# Starting problem with Viper alarm



## Danielone (Apr 25, 2008)

Hello, I just bought a 99 salvage Miata. It has a viper alarm. I just put the key in the ignition and the car doesn't start. I unpluged the alarm, the engine turns but no fire. Could it be a coil problem or because the alarm is unplug?:4-dontkno


----------



## RIGHTE0US (Jan 7, 2008)

alarm is not unplugged, no matter how you view it, its still in tact. That car requires a security key with a chip in it. If you have an aftermarket alarm installed (viper and so on) there's a box with another coded key within that box...hey, didnt I just post and wiring diagram for you?...oh no, dont go ripping things apart and jumping wires. put it all back together, hook it all back up, and then post from there. Square one first


----------



## jaggerwild (May 21, 2007)

--*--

● WRITTEN PROBLEM
Write the next part of the forum thread about the Viper alarm and the Miata that won't start, picking up right after where it stops.

● COLLECTED MATERIAL
--*--

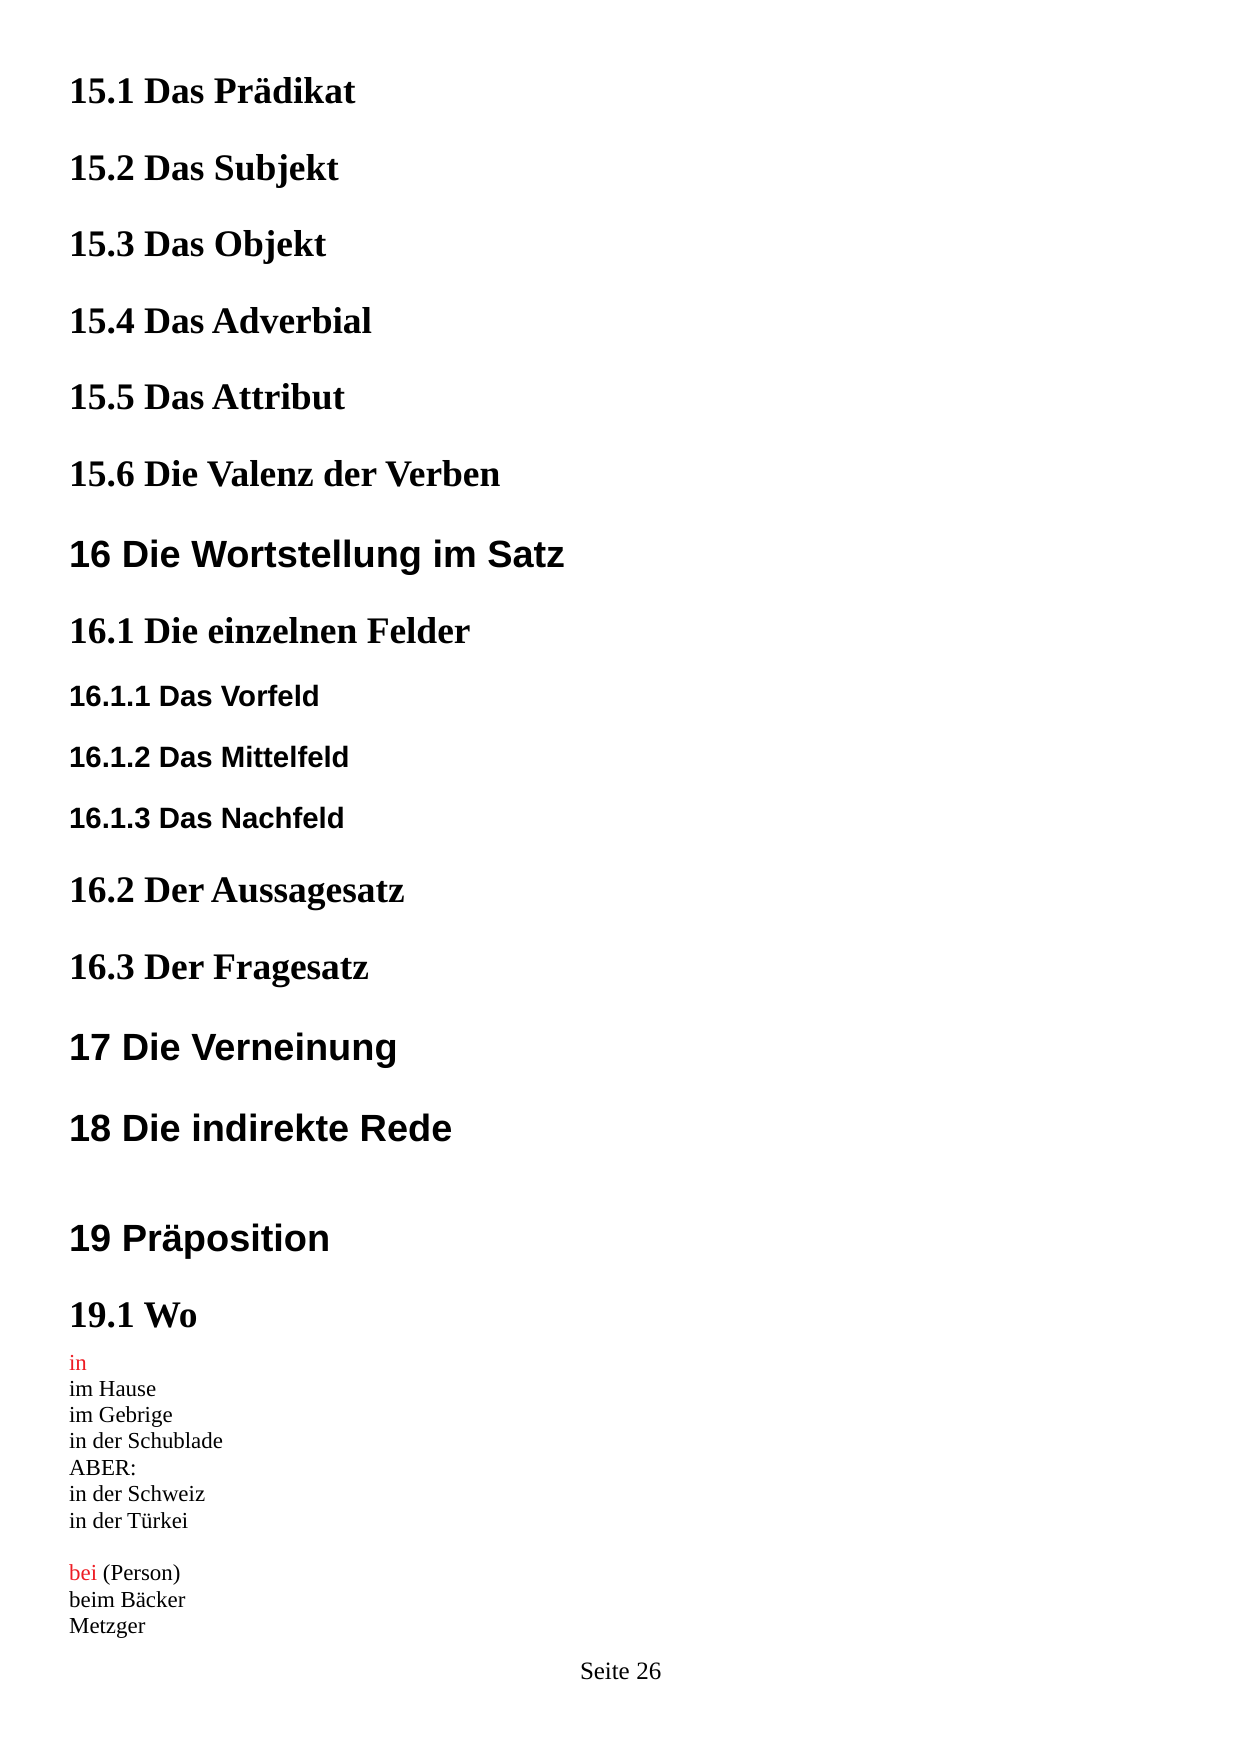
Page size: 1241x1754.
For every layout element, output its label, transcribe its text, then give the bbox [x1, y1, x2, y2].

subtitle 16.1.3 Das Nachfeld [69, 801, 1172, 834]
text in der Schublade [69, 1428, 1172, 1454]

--*--

● FINAL ANSWER
If the alarm had a chip/key it would have started then......... assuming it's a remote starter and not just an alarm as it wouldn't have it then.
The fact that you disconnected it then it wouldn't start suggests other issues with the cars starting system, I.E. fuel/ignition something isn't working right there.


----------



## Danielone (Apr 25, 2008)

I found the problem, a wrire was cut on the line. Thank you very much!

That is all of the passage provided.